As I’m sure you’ve figured by now this is the biggie. Routine. Before we had Mahari Desert Dad and I were pretty chilled. We did whatever, and went wherever whenever. But I quickly learnt that throwing a tiny person with lots of needs into the mix, that laid back attitude just wasn’t going to cut it. The first few weeks after she was born we were all over the place and I was lucky if I got to wash my hair or eat. Feed. Change. Feed. Repeat. I remember at that time the thought of work filled me with fear. How could I possibly work when she never stops feeding, pooing or just needing my full attention? Every outing was based on her feeding time. If we missed our slot to go out, we’d have to wait and try again after the next feed. Outings that used to take two hours were suddenly taking six.

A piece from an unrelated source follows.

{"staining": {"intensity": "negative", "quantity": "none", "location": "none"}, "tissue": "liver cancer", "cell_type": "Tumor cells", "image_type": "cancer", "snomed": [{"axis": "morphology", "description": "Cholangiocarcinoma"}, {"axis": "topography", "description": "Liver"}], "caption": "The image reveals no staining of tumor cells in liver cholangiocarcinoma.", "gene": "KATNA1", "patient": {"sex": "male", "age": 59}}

Eventually, I figured out my feeding times and from there built my afternoon and evening schedule. I try to stick to it as much as I can, otherwise I just won’t get shit done. Like ever. The first hour home is a feed, then playtime, then shower and change, then cook, Mimi’s bath and bedtime, work and finally sleep. All this with feeds spliced in there somewhere and my bedtime is usually 8.30. It sounds pretty dull but I have to say without that structure we’d just be a mess. It means that I’m prepared before work the next day with food to eat (which is obviously important because it affects your milk supply), food for Mimi and all the other bits and pieces I take to work assembled and ready to go.
As I mentioned in my previous post I’m still trying to juggle work in the evening and being a wife and mum, but so far, taking the time to plan things with a little more detail, and adding some structure has helped to make the return to work less chaotic.
I’d love to hear about your experiences and your strategies so keep me posted.